> _Task A_
From the setup notes on running the fleet coordinator and dashboard, list every local port number given for a service, along with the service that uses it.
> _Task B_
Please pick up the setup notes on running the fleet coordinator and dashboard right after their final line and carry them forward.

*** Given text Section Begins ***

Two long‑lived processes, each in its own terminal. Both assume §2.1/§2.2 are done (.env filled, pnpm -r build run).

Terminal 1 — coordinator (platform-service, :4003):

cd ~/code/learning_ai_common_plat/services/platform-service
pnpm exec tsx watch --env-file=../../.env src/server.ts

tsx watch hot-reloads on source changes. Use the explicit --env-file=../../.env (the bare pnpm dev script does not load the root .env, so JWT_SECRET/Cosmos would be missing). FLEET_METRICS_TOKEN is already in .env if you set it in §2.1.

Terminal 2 — dashboard (tracker-web, :3003):

cd ~/code/learning_ai_common_plat/dashboards/tracker-web
pnpm dev          # serves http://localhost:3003 (proxies /api → :4003)

That's the whole coordinator + UI. Monitoring (Grafana/Prometheus) is optional on the host path — GET /api/fleet/metrics (JSON), GET /api/fleet/autoscale, and the tracker-web job pages cover observability without it. To get the Grafana "Fleet Overview" dashboard you need Prometheus + Grafana (run them via Docker — Option B — or Homebrew binaries pointed at services/monitoring/...).

Because everything is on the host, gh is on PATH → the PR‑state reconcile (§8) and ship‑time gh pr merge work (unlike the Docker container, which has no gh).

Health checks:

curl -s -o /dev/null -w '%{http_code}\n' http://localhost:4003/health   # 200
curl -s -o /dev/null -w '%{http_code}\n' http://localhost:3003          # 200

Option B — Docker (adds Grafana + Prometheus)

cd ~/code/learning_ai_common_plat
# targeted fleet subset that always builds cleanly:
docker compose up -d --build platform-service prometheus grafana
# (full stack: bash scripts/prototype-up.sh)

Starts platform-service (:4003), prometheus (:9090), grafana (:3000, admin/lysnrai) + deps. Still run tracker-web from source (Option A, Terminal 2).

Docker caveats:

prototype-up.sh may fail building the dashboard images when corepack prepare pnpm@… can't fetch pnpm on a restricted network → use the targeted subset above.

gh is NOT in the container → coordinator‑side gh pr merge and PR‑reconcile (§8) are no‑ops in Docker. Use the host path (Option A) if you need them.

Don't run both: the container and a host tsx both bind :4003 (docker compose stop platform-service before host‑running).

4. Make Prometheus auth work (only if running Prometheus)

*** Given text Section Ends ***
*** Source data Section Begins ***

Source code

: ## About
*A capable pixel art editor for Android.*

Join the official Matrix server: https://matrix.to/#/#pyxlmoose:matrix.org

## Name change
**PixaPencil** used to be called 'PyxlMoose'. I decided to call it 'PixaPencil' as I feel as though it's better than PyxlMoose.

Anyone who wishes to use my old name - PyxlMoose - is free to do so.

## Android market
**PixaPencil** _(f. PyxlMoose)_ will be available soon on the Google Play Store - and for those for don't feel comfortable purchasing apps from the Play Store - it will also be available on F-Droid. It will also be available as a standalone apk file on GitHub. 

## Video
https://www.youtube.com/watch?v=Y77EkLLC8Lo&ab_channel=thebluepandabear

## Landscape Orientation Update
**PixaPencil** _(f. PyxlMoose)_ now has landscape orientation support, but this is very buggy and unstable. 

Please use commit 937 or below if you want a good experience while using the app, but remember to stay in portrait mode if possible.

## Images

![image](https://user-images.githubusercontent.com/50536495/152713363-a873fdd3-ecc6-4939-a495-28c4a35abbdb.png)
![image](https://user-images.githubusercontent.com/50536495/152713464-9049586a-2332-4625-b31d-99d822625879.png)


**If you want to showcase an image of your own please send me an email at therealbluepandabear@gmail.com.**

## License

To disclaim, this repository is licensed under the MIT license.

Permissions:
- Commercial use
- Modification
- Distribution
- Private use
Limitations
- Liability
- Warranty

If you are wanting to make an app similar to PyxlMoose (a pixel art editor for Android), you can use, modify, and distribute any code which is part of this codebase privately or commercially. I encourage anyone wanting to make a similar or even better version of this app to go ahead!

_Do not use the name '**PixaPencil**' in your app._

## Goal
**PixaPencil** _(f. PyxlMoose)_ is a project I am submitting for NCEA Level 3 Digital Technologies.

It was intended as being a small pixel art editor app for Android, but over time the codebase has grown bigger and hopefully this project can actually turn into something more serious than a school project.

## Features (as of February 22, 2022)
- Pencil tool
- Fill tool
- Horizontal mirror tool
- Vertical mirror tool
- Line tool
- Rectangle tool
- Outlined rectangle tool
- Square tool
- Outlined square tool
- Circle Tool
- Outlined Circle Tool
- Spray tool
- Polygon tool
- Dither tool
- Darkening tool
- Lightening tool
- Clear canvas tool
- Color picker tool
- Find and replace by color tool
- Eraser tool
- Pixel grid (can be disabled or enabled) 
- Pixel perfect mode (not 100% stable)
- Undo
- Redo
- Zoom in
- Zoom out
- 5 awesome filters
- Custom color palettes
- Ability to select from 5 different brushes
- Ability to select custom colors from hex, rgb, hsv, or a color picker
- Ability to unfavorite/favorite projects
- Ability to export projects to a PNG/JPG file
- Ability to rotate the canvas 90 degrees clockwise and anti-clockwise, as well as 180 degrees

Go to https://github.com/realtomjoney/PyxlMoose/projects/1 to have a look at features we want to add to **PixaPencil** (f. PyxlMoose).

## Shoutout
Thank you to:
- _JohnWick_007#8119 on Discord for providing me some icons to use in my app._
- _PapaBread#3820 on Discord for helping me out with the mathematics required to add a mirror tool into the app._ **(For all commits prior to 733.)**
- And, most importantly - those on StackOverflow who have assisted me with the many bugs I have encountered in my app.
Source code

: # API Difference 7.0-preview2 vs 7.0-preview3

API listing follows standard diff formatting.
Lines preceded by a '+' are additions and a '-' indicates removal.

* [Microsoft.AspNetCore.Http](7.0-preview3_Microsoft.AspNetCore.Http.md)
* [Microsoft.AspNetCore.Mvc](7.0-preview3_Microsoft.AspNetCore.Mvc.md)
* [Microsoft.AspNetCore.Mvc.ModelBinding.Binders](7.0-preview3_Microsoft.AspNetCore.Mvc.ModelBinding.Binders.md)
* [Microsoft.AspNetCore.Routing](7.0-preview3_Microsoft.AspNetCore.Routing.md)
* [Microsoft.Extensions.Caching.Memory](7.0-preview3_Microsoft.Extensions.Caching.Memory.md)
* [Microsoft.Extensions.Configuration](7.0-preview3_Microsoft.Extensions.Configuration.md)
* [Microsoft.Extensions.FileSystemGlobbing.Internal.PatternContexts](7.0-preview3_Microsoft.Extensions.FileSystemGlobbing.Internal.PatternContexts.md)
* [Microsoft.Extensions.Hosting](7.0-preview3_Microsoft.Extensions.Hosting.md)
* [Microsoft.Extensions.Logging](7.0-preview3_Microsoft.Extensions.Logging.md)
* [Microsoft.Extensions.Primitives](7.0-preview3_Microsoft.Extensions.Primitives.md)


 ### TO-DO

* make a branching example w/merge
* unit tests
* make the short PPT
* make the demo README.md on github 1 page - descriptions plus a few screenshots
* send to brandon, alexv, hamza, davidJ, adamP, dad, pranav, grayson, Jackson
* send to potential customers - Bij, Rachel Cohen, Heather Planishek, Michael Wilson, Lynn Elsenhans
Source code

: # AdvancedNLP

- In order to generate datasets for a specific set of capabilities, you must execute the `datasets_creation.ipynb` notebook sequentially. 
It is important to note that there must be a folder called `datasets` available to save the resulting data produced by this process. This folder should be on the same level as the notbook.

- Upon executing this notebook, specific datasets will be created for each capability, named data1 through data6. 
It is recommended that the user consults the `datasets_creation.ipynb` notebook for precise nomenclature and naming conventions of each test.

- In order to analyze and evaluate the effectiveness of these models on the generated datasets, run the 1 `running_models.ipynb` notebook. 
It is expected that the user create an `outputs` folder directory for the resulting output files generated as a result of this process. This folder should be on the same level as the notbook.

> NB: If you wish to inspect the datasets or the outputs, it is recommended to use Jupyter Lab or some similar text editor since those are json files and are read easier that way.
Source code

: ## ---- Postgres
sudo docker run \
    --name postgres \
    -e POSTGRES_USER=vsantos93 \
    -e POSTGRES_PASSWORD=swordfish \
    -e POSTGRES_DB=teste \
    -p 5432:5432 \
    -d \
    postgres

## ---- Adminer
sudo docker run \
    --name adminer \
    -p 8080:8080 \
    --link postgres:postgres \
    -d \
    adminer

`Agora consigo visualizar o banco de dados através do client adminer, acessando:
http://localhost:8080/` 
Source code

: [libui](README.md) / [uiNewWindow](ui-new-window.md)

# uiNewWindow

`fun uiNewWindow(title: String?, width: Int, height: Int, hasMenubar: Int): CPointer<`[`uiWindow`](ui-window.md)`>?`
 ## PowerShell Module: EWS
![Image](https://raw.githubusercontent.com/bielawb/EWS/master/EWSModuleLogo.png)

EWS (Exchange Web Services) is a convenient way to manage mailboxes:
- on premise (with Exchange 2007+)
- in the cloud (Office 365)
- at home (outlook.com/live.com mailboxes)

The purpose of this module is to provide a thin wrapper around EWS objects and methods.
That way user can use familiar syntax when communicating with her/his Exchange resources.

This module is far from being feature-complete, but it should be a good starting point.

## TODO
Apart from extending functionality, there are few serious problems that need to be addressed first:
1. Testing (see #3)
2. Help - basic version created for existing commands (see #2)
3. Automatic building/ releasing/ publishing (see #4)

*** Source data Section Ends ***

> _Answer space A_
- 4003: platform-service (the coordinator)
- 3003: tracker-web (the dashboard)
- 9090: prometheus
- 3000: grafana

> _Answer space B_
Skip this on the host path unless you also run Prometheus. prometheus.yml scrapes /api/fleet/metrics/prom with a bearer, so the running platform-service must see the same FLEET_METRICS_TOKEN:

cd ~/code/learning_ai_common_plat
grep -q '^FLEET_METRICS_TOKEN=' .env || \
  printf '\nFLEET_METRICS_TOKEN=changeme-fleet-metrics-token\n' >> .env
# host path: restart Terminal-1 tsx so it re-reads .env
# docker path: docker compose up -d platform-service

Verify (if Prometheus is up): http://localhost:9090/api/v1/targets → platform-service-fleet is up. The value must equal credentials: in services/monitoring/prometheus/prometheus.yml.

5. Mint a local API token (dev only)

platform-service verifies HS256 JWTs signed with JWT_SECRET and requires type: "access". The tracker-web UI obtains one via login; for scripts/agents and the factory, mint one directly. Local dev only — never commit tokens or the secret.

Save mint-token.mjs (resolve jose from the workspace):

import { readFileSync } from 'node:fs';
// adjust the jose path to your checkout if needed:
import { SignJWT } from '/ABS/PATH/learning_ai_common_plat/node_modules/.pnpm/jose@5.10.0/node_modules/jose/dist/node/esm/index.js';

const env = readFileSync('/ABS/PATH/learning_ai_common_plat/.env', 'utf8');
const secret = new TextEncoder().encode(env.match(/^JWT_SECRET=(.*)$/m)[1].trim());
const ttl = process.argv[2] || '15m'; // e.g. '15m' for scripts, '24h' for a factory
process.stdout.write(
  await new SignJWT({ sub: 'local-dev', role: 'admin', type: 'access' })
    .setProtectedHeader({ alg: 'HS256' })
    .setIssuedAt()
    .setExpirationTime(ttl)
    .sign(secret)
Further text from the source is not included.